Texte:
◆ ◆ ◆ ◆ ◆

LE PAPE FRANÇOIS S'ÉTEINT À 88 ANS
Le Vatican a annoncé ce matin la disparition du pontife, décédé à 7h35. Figure clivante mais respectée bien au-delà du monde catholique, Jorge Mario Bergoglio avait été élu en mars 2013 avec la mission de restaurer "le visage défiguré de l'Église"

(SenePlus) - Le pape François est mort ce lundi 21 avril 2025 à 7h35, à l'âge de 88 ans, a annoncé le Vatican. Jorge Mario Bergoglio, premier pontife latino-américain de l'histoire, laisse derrière lui un héritage complexe après plus de douze années passées à la tête de l'Église catholique, rapporte Le Monde dans sa nécrologie publiée ce jour.
Élu le 13 mars 2013 pour succéder à Benoît XVI qui avait pris la décision historique de renoncer à sa charge, François aura profondément marqué l'Église par son style direct et son approche réformatrice. Comme le souligne Cécile Chambraud dans les colonnes du Monde, le pape argentin avait pris "sa mission à bras-le-corps" dès son élection, conscient qu'à 76 ans, il n'avait "pas de temps à perdre s'il voulait agir en profondeur".

◆ ◆ ◆ ◆ ◆

Liste des exercices:
(1) Répondez aux questions suivantes sur l'article consacré à la mort du pape François.
(a) À quelle heure le pape François est-il mort ?
(b) Quel âge avait-il au moment de son élection ?
(c) À quel pape a-t-il succédé ?
(2) Recopiez fidèlement le passage de l'article sur la mort du pape François qui commence aux mots « (SenePlus) - Le » et s'arrête après les mots « publiée ce jour. ».
(3) Poursuivez la rédaction de l'article sur la mort du pape François à la suite de sa dernière phrase.

Données fournies:

◆ ◆ ◆ ◆ ◆

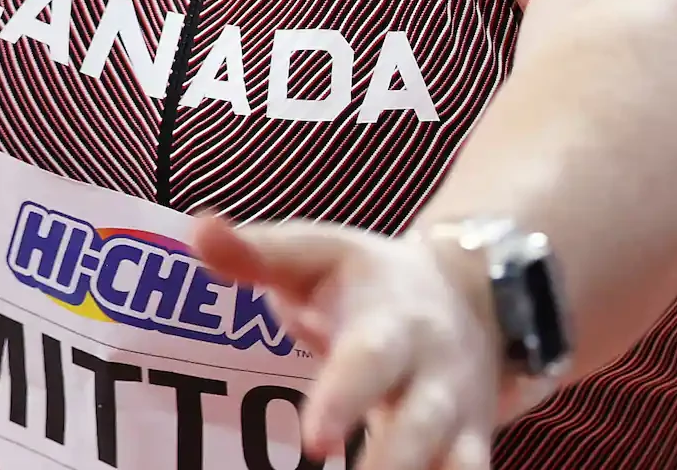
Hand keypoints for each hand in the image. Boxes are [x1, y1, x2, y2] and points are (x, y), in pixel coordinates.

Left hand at [195, 213, 533, 469]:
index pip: (371, 360)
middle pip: (420, 429)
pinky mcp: (468, 453)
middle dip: (389, 465)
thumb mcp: (321, 256)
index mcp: (393, 324)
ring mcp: (459, 423)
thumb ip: (258, 252)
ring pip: (456, 467)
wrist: (478, 294)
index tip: (315, 440)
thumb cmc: (371, 282)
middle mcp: (434, 378)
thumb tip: (198, 230)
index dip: (346, 398)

◆ ◆ ◆ ◆ ◆

Corrigé:
(1)
(a) À 7h35.
(b) 76 ans.
(c) À Benoît XVI.

(2)
(SenePlus) - Le pape François est mort ce lundi 21 avril 2025 à 7h35, à l'âge de 88 ans, a annoncé le Vatican. Jorge Mario Bergoglio, premier pontife latino-américain de l'histoire, laisse derrière lui un héritage complexe après plus de douze années passées à la tête de l'Église catholique, rapporte Le Monde dans sa nécrologie publiée ce jour.

(3)
"Comme je voudrais une Église pauvre et pour les pauvres !", s'était-il exclamé peu après son élection, donnant ainsi le ton d'un pontificat qui allait s'attacher à recentrer l'institution sur l'évangélisation d'un monde qu'il jugeait en proie "au matérialisme et au relativisme". Selon les informations du quotidien français, il demandait à l'Église de se concevoir comme "un hôpital de campagne après une bataille", de sortir de son penchant "narcissique", appelant les catholiques à ne pas se transformer en "momies de musée".
Dès le début de son pontificat, François a rompu avec l'image traditionnelle de la papauté par des gestes symboliques forts. D'après Le Monde, refusant l'appartement pontifical au cœur du palais apostolique, il s'était installé à la résidence Sainte-Marthe, prenant ses repas à la cantine où "il choisissait chaque jour sa table et ses commensaux". Il avait également renoncé à la villégiature de Castel Gandolfo, résidence papale depuis le XVIIe siècle.
"J'essaie d'être libre", résumait-il pour expliquer ces choix qui visaient à le maintenir au contact des réalités quotidiennes et à échapper à l'isolement que peut entraîner la fonction papale, précise le journal.
François aura fait des migrants l'une des grandes causes de son pontificat. À Lampedusa en juillet 2013, lors de son premier grand déplacement, il avait dénoncé "la mondialisation de l'indifférence" face aux tragédies en Méditerranée. Le Monde rappelle qu'il avait lancé aux députés européens en novembre 2014 à Strasbourg : "On ne peut tolérer que la mer Méditerranée devienne un grand cimetière".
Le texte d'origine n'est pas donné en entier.